═══ Text extract ═══

What is the difference between .*? and .* regular expressions? - regex

I'm trying to split up a string into two parts using regex. The string is formatted as follows:
text to extract<number>
I've been using (.*?)< and <(.*?)> which work fine but after reading into regex a little, I've just started to wonder why I need the ? in the expressions. I've only done it like that after finding them through this site so I'm not exactly sure what the difference is.

On greedy vs non-greedy
Repetition in regex by default is greedy: they try to match as many reps as possible, and when this doesn't work and they have to backtrack, they try to match one fewer rep at a time, until a match of the whole pattern is found. As a result, when a match finally happens, a greedy repetition would match as many reps as possible.
The ? as a repetition quantifier changes this behavior into non-greedy, also called reluctant (in e.g. Java) (and sometimes "lazy"). In contrast, this repetition will first try to match as few reps as possible, and when this doesn't work and they have to backtrack, they start matching one more rept a time. As a result, when a match finally happens, a reluctant repetition would match as few reps as possible.
References
regular-expressions.info/Repetition - Laziness instead of Greediness
Example 1: From A to Z
Let's compare these two patterns: A.*Z and A.*?Z.

═══ Recorded data ═══

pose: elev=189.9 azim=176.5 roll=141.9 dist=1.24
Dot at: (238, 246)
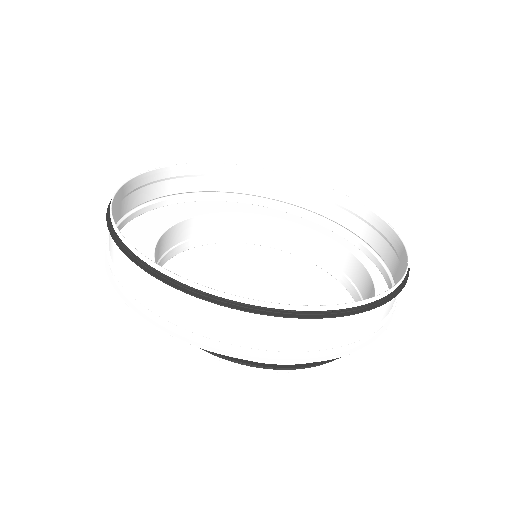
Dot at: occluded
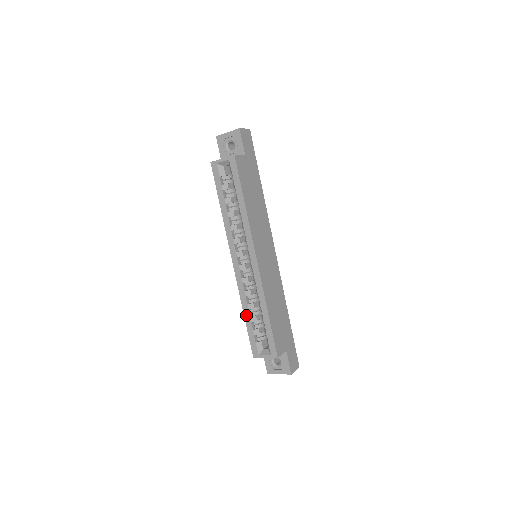
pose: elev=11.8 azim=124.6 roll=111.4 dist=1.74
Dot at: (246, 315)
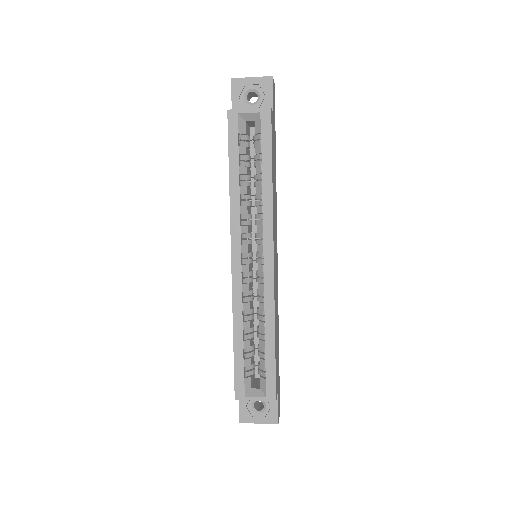
Dot at: (237, 338)
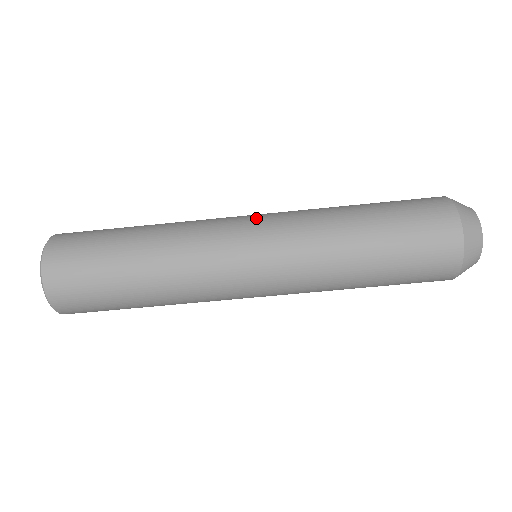
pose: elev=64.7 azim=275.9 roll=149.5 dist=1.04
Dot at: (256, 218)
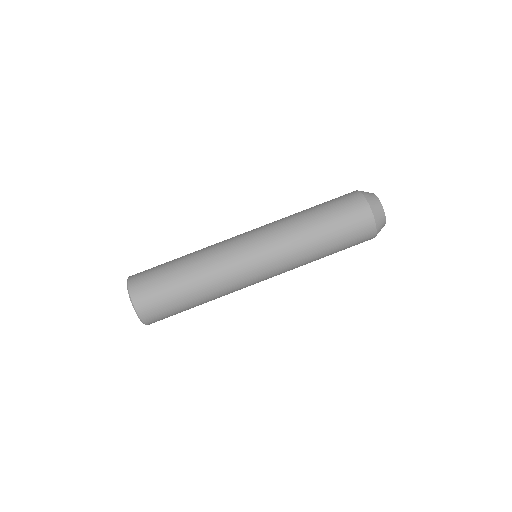
Dot at: occluded
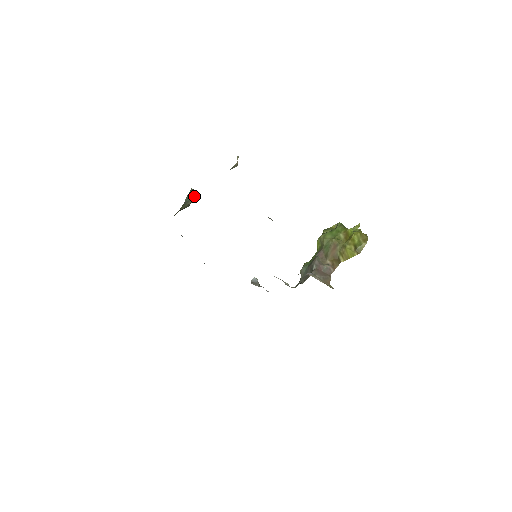
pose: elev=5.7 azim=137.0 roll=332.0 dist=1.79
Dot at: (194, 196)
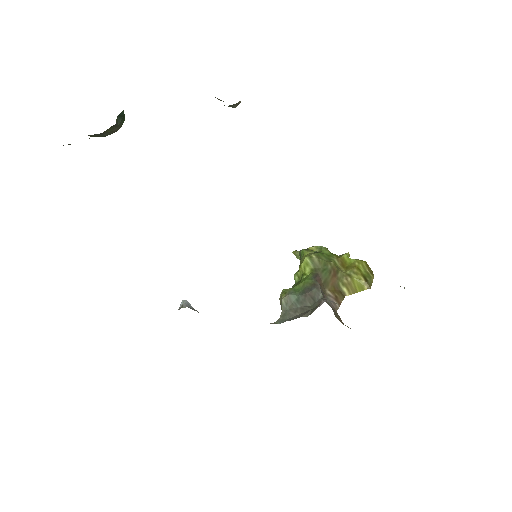
Dot at: (121, 123)
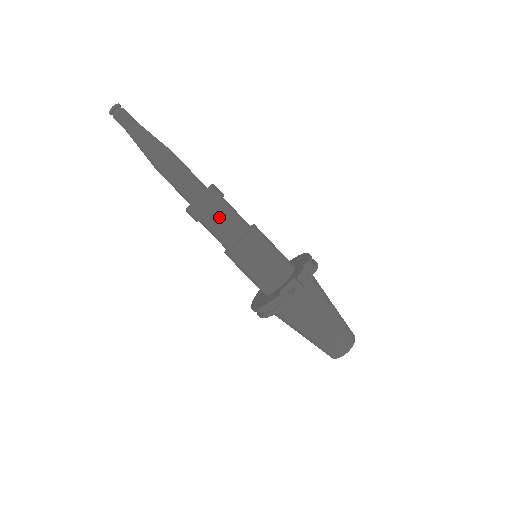
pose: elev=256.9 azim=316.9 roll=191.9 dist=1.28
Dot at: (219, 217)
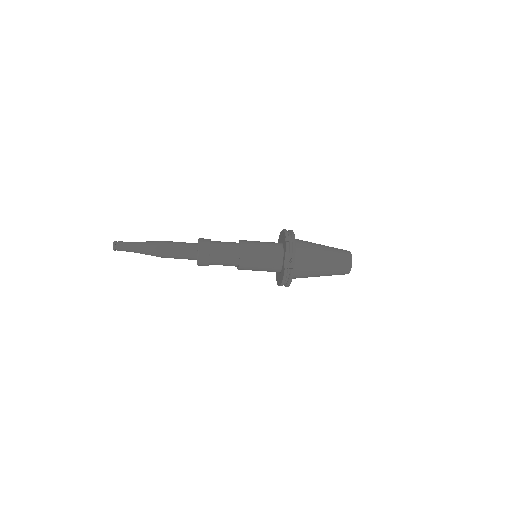
Dot at: (218, 255)
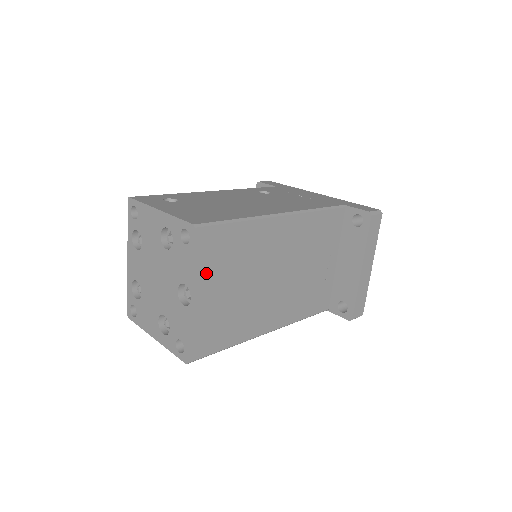
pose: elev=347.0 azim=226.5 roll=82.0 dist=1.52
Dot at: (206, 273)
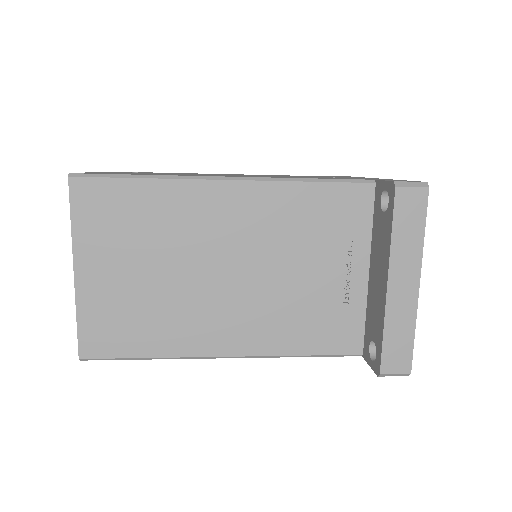
Dot at: (94, 241)
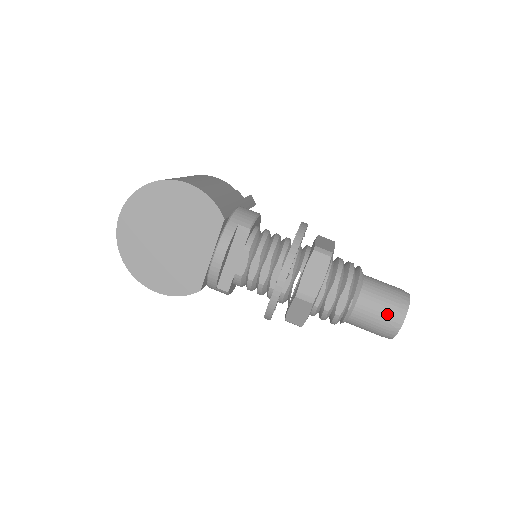
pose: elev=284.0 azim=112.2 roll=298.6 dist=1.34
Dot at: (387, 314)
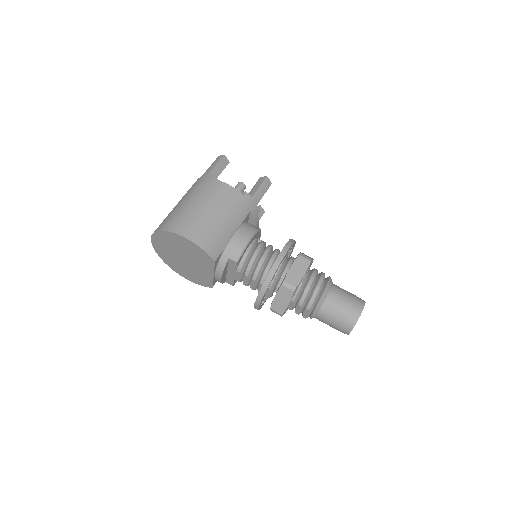
Dot at: (338, 326)
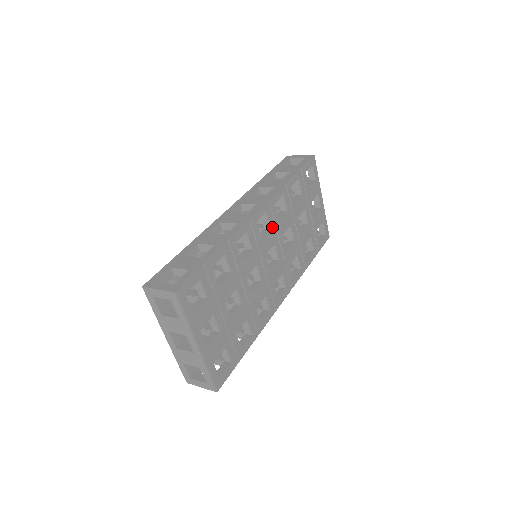
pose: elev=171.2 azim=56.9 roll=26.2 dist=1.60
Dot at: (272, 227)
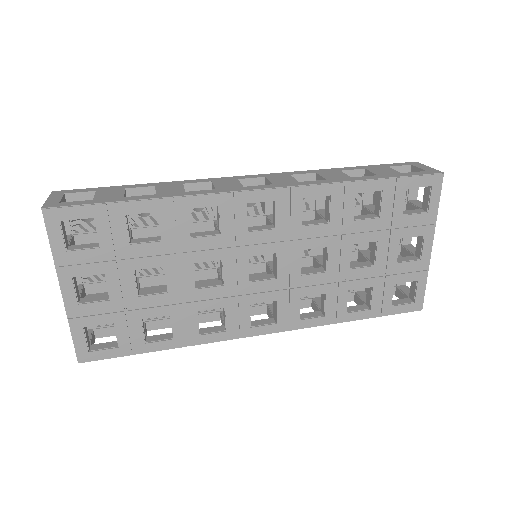
Dot at: (281, 227)
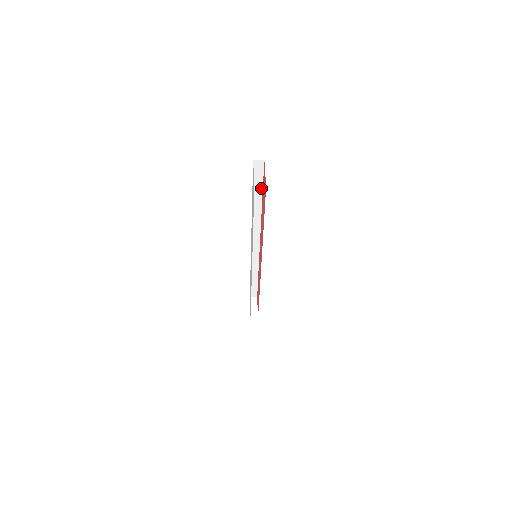
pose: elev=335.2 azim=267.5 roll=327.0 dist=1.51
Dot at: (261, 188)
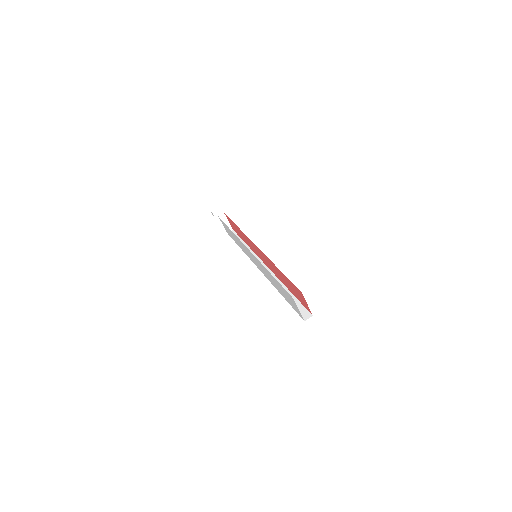
Dot at: occluded
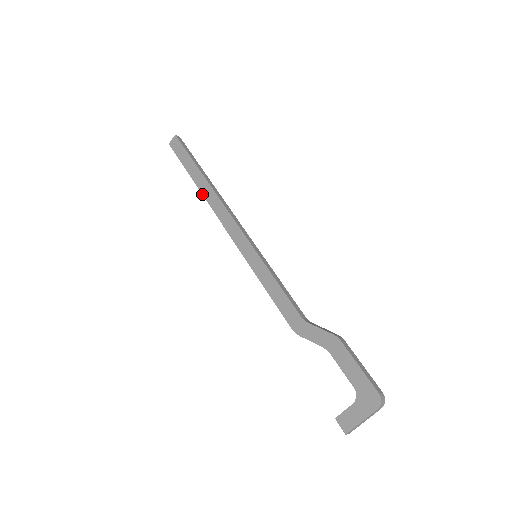
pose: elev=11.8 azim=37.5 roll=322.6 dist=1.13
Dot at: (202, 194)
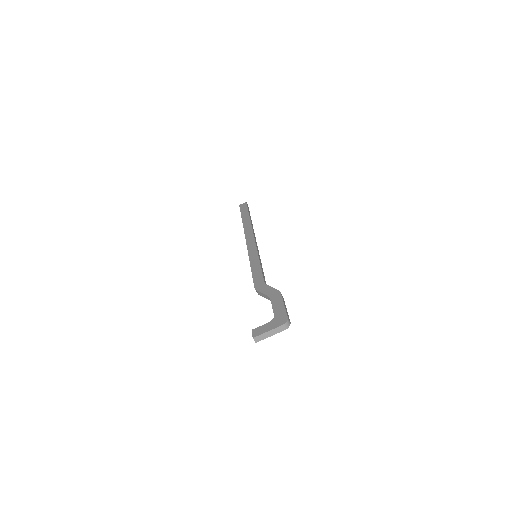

═══

* Problem set
1) Retype the part of the regex thread that opens with the words containing "I'm trying to" and closes with "many reps as possible.".
2) Lay out the rows of pose and dot positions above as a numbered list, dropping blank lines. Omit the pictures from your answer.

* Correct answers
1)
I'm trying to split up a string into two parts using regex. The string is formatted as follows:
text to extract<number>
I've been using (.*?)< and <(.*?)> which work fine but after reading into regex a little, I've just started to wonder why I need the ? in the expressions. I've only done it like that after finding them through this site so I'm not exactly sure what the difference is.

On greedy vs non-greedy
Repetition in regex by default is greedy: they try to match as many reps as possible, and when this doesn't work and they have to backtrack, they try to match one fewer rep at a time, until a match of the whole pattern is found. As a result, when a match finally happens, a greedy repetition would match as many reps as possible.

2)
1. pose: elev=189.9 azim=176.5 roll=141.9 dist=1.24
2. Dot at: (238, 246)
3. Dot at: occluded
4. pose: elev=11.8 azim=124.6 roll=111.4 dist=1.74
5. Dot at: (246, 315)
6. Dot at: (237, 338)
7. pose: elev=64.7 azim=275.9 roll=149.5 dist=1.04
8. Dot at: (256, 218)
9. Dot at: occluded
10. pose: elev=5.7 azim=137.0 roll=332.0 dist=1.79
11. Dot at: (194, 196)
12. Dot at: (121, 123)
13. pose: elev=256.9 azim=316.9 roll=191.9 dist=1.28
14. Dot at: (219, 217)
15. Dot at: (218, 255)
16. pose: elev=347.0 azim=226.5 roll=82.0 dist=1.52
17. Dot at: (206, 273)
18. Dot at: (94, 241)
19. pose: elev=284.0 azim=112.2 roll=298.6 dist=1.34
20. Dot at: (387, 314)
21. Dot at: (338, 326)
22. pose: elev=171.2 azim=56.9 roll=26.2 dist=1.60
23. Dot at: (272, 227)
24. Dot at: (281, 227)
25. pose: elev=335.2 azim=267.5 roll=327.0 dist=1.51
26. Dot at: (261, 188)
27. Dot at: occluded
28. pose: elev=11.8 azim=37.5 roll=322.6 dist=1.13
29. Dot at: (202, 194)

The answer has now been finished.